Tandatangani MoU dengan Kejaksaan, PD BPR NTB Dompu Berharap Tekan Rasio NPL

Direktur Utama PD BPR NTB Kabupaten Dompu, Hj Erma Suryani, SE bersama Kajari Dompu, Edi Nursapto, SH saling menyerahkan dokumen kesepahaman bersama (MoU) tentang penanganan masalah hukum bidang perdata dan tata usaha negara untuk menekan kredit bermasalah di aula Kejari Dompu, Selasa, 25 Juni 2019 kemarin. (Suara NTB/ula)

Dompu (Suara NTB) – PD Bank Perkreditan Rakyat NTB Dompu menandatangani kesepahaman bersama (MoU) dengan Kejaksaan Negeri (Kejari) Dompu untuk menekan rasio Non Performing Loan (NPL). Untuk tahap awal, sebanyak 61 nasabah dengan jumlah kredit Rp.1,4 M diharapkan tertagih hingga Desember 2019.

Sekda Dompu, H. Agus Bukhari, SH, MSI dan Kabag Ekonomi Setda Dompu, Soekarno, ST, MT mewakili pemerintah Kabupaten Dompu selaku pemilik saham ikut menyaksikan penandatanganan MoU di aula Kejaksaan Negeri Dompu, Selasa (25/6/2019) kemarin. Sekda Dompu dalam sambutannya mengungkapkan, pelibatan Kejaksaan sebagai jaksa negara dalam bidang perdata dan tata usaha negara untuk bisa memberikan dampak yang positif bagi kemajuan dan perkembangan PD BPR NTB Dompu.

Kehadiran BPR NTB yang bermula dari instrumen Mentri Dalam Negeri untuk memerangi sistem ijon atau praktik renten pada masyarakat. Sehingga pelaku usaha kecil menengah dan petani dapat terbantukan. Karena faktanya, ijon dengan bunga 20 persen per bulan banyak beredar di masyarakat dengan kemudahan pinjaman. Sehingga pemerintah awalnya mendirikan lumbung perkereditan pedesaan (LKP) dan seiring waktu ditingkatkan menjadi Perusahaan Daerah Bank Perkreditan Rakyat (PD BPR). “Bahkan di beberapa daerah sudah bisa bersaing sejajar dengan bank – bank lain, seperti di Sumbawa itu lebih maju BPR-nya dari PT Bank NTB itu sendiri,” ungkap H. Agus Bukhari.

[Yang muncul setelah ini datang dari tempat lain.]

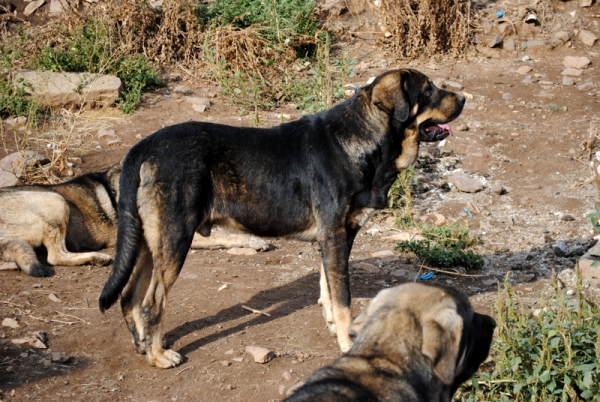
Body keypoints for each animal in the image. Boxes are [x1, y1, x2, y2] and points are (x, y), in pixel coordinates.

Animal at [97, 68, 464, 368]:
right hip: (174, 239)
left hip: (149, 242)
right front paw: (347, 343)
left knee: (129, 297)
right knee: (151, 302)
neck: (364, 138)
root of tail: (143, 147)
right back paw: (158, 355)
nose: (463, 98)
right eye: (428, 90)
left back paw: (142, 346)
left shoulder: (332, 239)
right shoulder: (336, 236)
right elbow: (343, 299)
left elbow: (328, 291)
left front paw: (334, 328)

PD BPR NTB ini sedang dalam tahap konsolidasi untuk penggabungan se NTB dan akan berbentuk Perseroan Terbatas (PT). Dengan demikian, BPR kedepan akan menjadi bank perkreditan yang maju dan dipercaya. Bank ini tidak hanya melayani kredit, tapi juga ada produk lain seperti menghimpun dana masyarakat dalam bentuk tabungan dan deposito.

Baca juga:  Disurati Gubernur, Lima Kabupaten Belum Sertakan Modal di Jamkrida

Direktur Utama PD BPR NTB Dompu, Hj Erma Suryani, SE mengungkapkan, keputusan memperbaharui kesepakatan bersama dengan Kejari Dompu setelah MoU yang ditandatangani tahun 2011 – 2012, karena dari bulan ke bulan dan tahun ke tahun terjadi peningkatan NPL atau semakin banyaknya kredit bermasalah. “(MoU) Dalam upaya peningkatan pengelolaan NPL atau untuk meminimalisir kredit bermasalah. Kami intern bank sudah melakukan berbagai upaya penagihan maupun pendekatan, namun hasilnya belum maksimal, belum sesuai yang kami harapkan,” ungkapnya.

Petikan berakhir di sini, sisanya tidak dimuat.